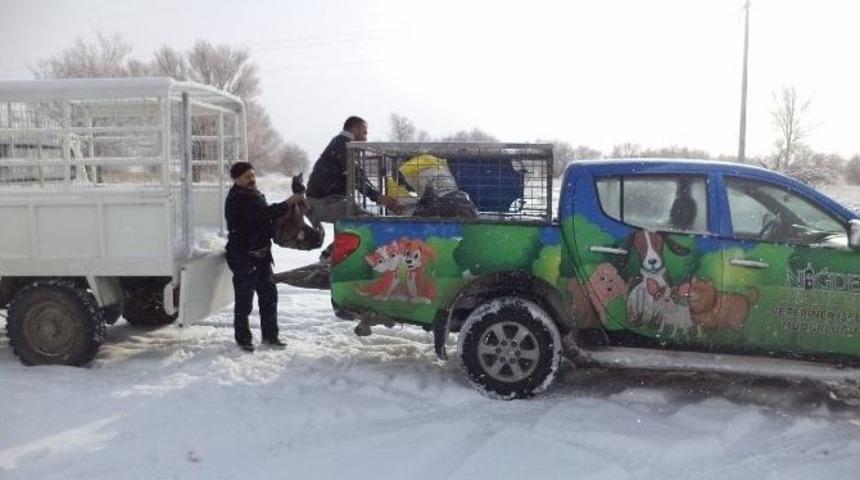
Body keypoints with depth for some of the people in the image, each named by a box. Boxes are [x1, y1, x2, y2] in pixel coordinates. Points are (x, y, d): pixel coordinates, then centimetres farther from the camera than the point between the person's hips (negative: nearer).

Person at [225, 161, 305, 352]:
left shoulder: (254, 194, 16)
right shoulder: (237, 199, -16)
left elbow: (266, 218, 20)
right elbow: (265, 213, -28)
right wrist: (288, 203, -26)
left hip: (261, 254, 9)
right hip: (243, 256, -9)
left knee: (269, 295, 12)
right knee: (244, 300, -1)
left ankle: (270, 335, 22)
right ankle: (243, 338, 11)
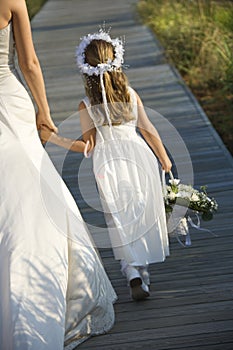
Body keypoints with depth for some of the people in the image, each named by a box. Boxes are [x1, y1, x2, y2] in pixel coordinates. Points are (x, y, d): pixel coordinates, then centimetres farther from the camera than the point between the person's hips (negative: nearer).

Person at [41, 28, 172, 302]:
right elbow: (149, 131, 1)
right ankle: (143, 270, 24)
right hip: (138, 156, 2)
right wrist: (165, 161, 14)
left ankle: (133, 272, -6)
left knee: (120, 219, 7)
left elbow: (87, 145, -8)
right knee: (145, 213, 15)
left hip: (108, 163, -2)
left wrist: (54, 138, -2)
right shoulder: (131, 95, -4)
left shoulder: (86, 106, -10)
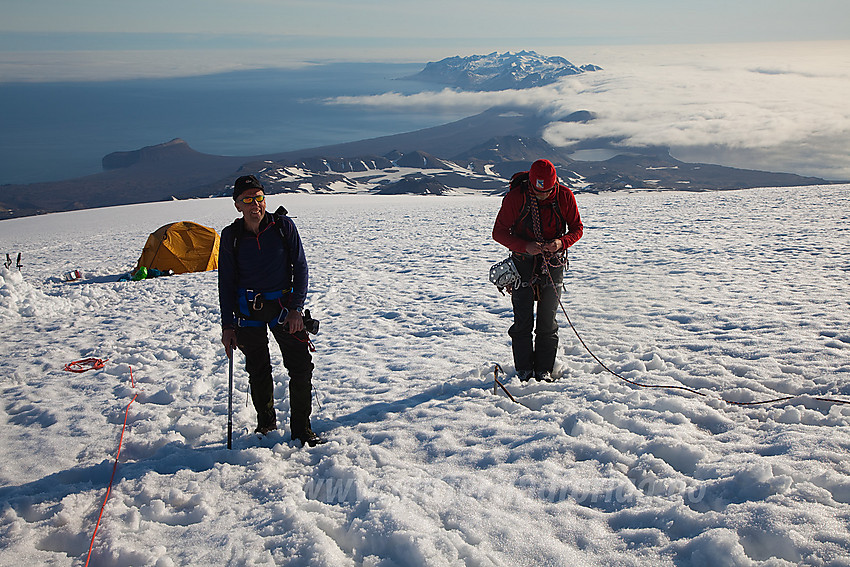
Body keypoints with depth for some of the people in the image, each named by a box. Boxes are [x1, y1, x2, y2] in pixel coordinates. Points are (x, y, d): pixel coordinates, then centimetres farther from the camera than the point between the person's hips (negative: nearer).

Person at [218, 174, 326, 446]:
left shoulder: (283, 226, -7)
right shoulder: (231, 236, -5)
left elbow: (300, 267, -2)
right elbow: (226, 282, 2)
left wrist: (296, 307, -10)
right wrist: (228, 325, -2)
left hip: (283, 304, 0)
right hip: (248, 309, 0)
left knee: (301, 366, -5)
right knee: (258, 370, 7)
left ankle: (301, 427, 7)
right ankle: (266, 422, 28)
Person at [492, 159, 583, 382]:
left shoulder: (564, 196, -9)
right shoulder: (515, 197, -15)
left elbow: (577, 228, 1)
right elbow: (499, 232, -10)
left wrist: (561, 242, -20)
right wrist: (525, 246, -25)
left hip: (553, 263, 2)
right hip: (524, 262, -2)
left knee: (547, 321, 4)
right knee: (523, 320, -3)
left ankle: (544, 370, 12)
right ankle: (524, 371, 6)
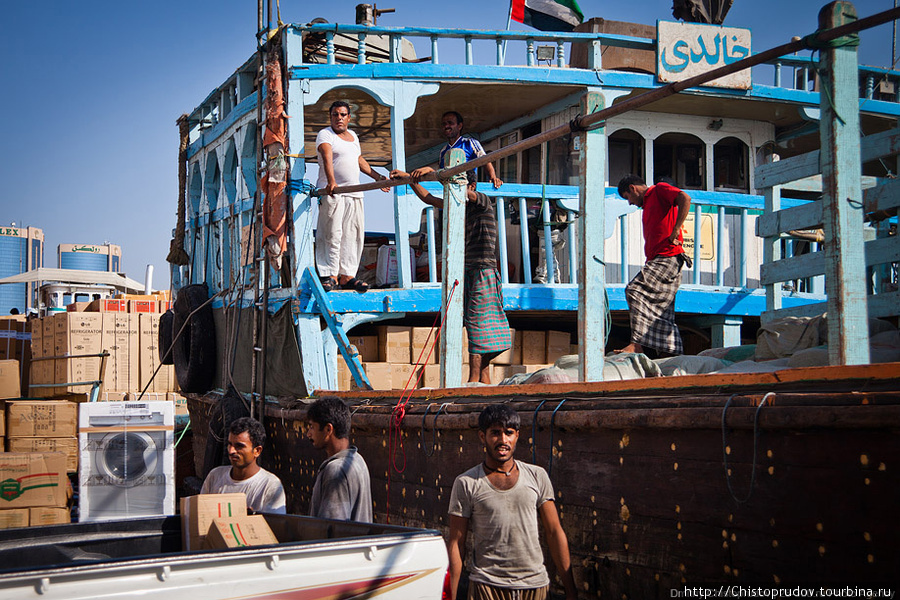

--------------------------------

> **INSTRUCTIONS TO FOLLOW**
The data needs to be reproduced exactly, please, apart from its pictures.

> **YOUR SOLUTION**
Body keypoints with depth for some of the people in the image, each named by a box. Boxes are [x1, y1, x2, y2] in pixel coordinates. Points are (x, y, d): pixel coordinates, then centimetres farther from the camera than the point between the person's hips (negative: nearer).

Person at [225, 161, 305, 352]:
left shoulder: (254, 194, 16)
right shoulder: (237, 199, -16)
left elbow: (266, 218, 20)
right elbow: (265, 213, -28)
right wrist: (288, 203, -26)
left hip: (261, 254, 9)
right hip: (243, 256, -9)
left knee: (269, 295, 12)
right knee: (244, 300, -1)
left ankle: (270, 335, 22)
right ankle: (243, 338, 11)
Body keypoints with depth for some of the people in the image, each named by a box. Boxes are [x1, y1, x2, y2] in pixel coordinates. Points are (x, y, d): pixel coordinates, then centimetres farther from the camera than the point between the person's hips (negative: nearer).

Person at [41, 28, 172, 302]:
right elbow: (149, 131, 1)
right ankle: (143, 270, 24)
right hip: (138, 156, 2)
right wrist: (165, 161, 14)
left ankle: (133, 272, -6)
left knee: (120, 219, 7)
left elbow: (87, 145, -8)
right knee: (145, 213, 15)
left hip: (108, 163, -2)
left wrist: (54, 138, -2)
right shoulder: (131, 95, -4)
left shoulder: (86, 106, -10)
Body keypoints with depth for some of the people in the image, each named by a box. Boxes are [x1, y1, x2, y2] in pixel coordinates. Points are (x, y, d): pixel coordinates, then centimetres farther from the camera than the point between the person's hips (negative: nearer).

Person at [218, 174, 326, 446]:
left shoulder: (283, 226, -7)
right shoulder: (231, 236, -5)
left elbow: (300, 267, -2)
right elbow: (226, 282, 2)
left wrist: (296, 307, -10)
right wrist: (228, 325, -2)
left hip: (283, 304, 0)
right hip: (248, 309, 0)
left knee: (301, 366, -5)
right knee: (258, 370, 7)
left ankle: (301, 427, 7)
right ankle: (266, 422, 28)
Person at [492, 159, 583, 382]:
left shoulder: (564, 196, -9)
right shoulder: (515, 197, -15)
left elbow: (577, 228, 1)
right elbow: (499, 232, -10)
left wrist: (561, 242, -20)
right wrist: (525, 246, -25)
left hip: (553, 263, 2)
right hip: (524, 262, -2)
left knee: (547, 321, 4)
right knee: (523, 320, -3)
left ankle: (544, 370, 12)
right ankle: (524, 371, 6)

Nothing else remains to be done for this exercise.